I. Onyesom*, R. C. Ekeanyanwu and N. Achuka

The levels of antioxidant vitamins were estimated in Plasmodium falciparum malarial infected children aged 0 to 12 years. 113 children with P. falciparum infection were selected based on laboratory evidence and clinical symptoms. 87 apparently healthy children with no malarial parasitaemia were included as the control subjects. P. falciparum parasitaemia and serum levels of antioxidant vitamins (A, C and E) were determined using standard procedures.
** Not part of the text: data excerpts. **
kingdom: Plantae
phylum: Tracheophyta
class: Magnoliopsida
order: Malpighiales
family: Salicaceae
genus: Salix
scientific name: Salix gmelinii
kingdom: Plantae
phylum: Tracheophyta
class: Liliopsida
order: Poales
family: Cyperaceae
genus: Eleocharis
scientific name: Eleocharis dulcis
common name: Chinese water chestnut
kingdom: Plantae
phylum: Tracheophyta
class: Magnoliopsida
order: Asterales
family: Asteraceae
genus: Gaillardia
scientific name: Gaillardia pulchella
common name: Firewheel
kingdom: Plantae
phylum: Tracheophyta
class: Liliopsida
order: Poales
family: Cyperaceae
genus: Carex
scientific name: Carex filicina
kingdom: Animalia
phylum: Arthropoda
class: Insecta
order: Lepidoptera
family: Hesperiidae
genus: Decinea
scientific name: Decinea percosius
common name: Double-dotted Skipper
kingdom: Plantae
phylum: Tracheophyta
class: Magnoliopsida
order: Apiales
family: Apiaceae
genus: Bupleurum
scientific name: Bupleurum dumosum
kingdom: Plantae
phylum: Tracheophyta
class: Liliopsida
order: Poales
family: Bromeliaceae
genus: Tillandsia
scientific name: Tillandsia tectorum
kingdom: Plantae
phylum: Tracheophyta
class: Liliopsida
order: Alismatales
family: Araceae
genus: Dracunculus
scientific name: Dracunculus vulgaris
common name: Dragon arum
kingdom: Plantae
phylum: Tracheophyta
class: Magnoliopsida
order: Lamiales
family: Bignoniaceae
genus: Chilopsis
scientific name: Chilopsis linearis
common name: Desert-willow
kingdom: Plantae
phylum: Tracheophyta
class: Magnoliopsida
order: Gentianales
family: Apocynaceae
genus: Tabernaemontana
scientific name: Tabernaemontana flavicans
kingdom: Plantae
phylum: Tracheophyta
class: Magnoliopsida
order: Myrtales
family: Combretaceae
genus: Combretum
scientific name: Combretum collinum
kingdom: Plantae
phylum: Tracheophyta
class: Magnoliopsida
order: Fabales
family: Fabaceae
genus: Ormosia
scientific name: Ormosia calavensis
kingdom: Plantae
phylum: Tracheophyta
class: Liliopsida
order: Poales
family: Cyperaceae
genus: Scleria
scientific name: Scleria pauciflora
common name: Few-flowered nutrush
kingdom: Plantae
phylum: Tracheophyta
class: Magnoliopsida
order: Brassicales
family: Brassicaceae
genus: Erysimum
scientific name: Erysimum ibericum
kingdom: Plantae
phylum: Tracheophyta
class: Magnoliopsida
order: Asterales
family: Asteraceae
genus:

The results obtained showed that the mean malarial parasitaemia was 6203.01 ± 1216.79/µl and the mean serum antioxidant vitamin concentrations were 23.23±8.40 µl/dl for vitamin A, 0.49±0.18 mg/dL for vitamin C and 0.78±0.32mg/dL for vitamin E for the P. falciparum malarial infected children. The control children had higher concentrations of vitamins A (51.80±12.41 mg/dL, X2 = 60.713, P<0.05), C (1.01±0.16 mg/dl, X2 =0.031, P>0.05) and E (0.96±0.21 mg/dl, X2 =0.039, P>0.05). The degree of malarial parasitaemia and serum concentration of vitamin E were positively correlated (r=0.42) but vitamins A (r= -0.05) and C (-0.06) were negatively correlated. Children within 0-5 years of age had higher malarial parasitaemia (7379.82± 918.99/µl), and these children had lower concentrations of vitamins A (21.27±8.68 µg/dL) and C (0.45±0.19 mg/dL) when compared with children between 6 to 12 years (vitamin A= 25.19±8.12 µg/dl and vitamin C = 0.53±0.16 mg/dL). Results suggest that the degree of malarial parasitaemia in especially children between 0 to 5 years could compromise immunity (as judged by the correlation with and reduction in vitamin E). Malarial infection among children (0 to 12 years) decreased the serum antioxidant vitamin levels, and this could lower free radical defense and contribute to the morbidity and mortality of malaria among children in this region. Health care providers should recognize these effects in planning malarial treatment and control programmes. Changes in serum antioxidant levels during post-treatment period should be investigated and documented.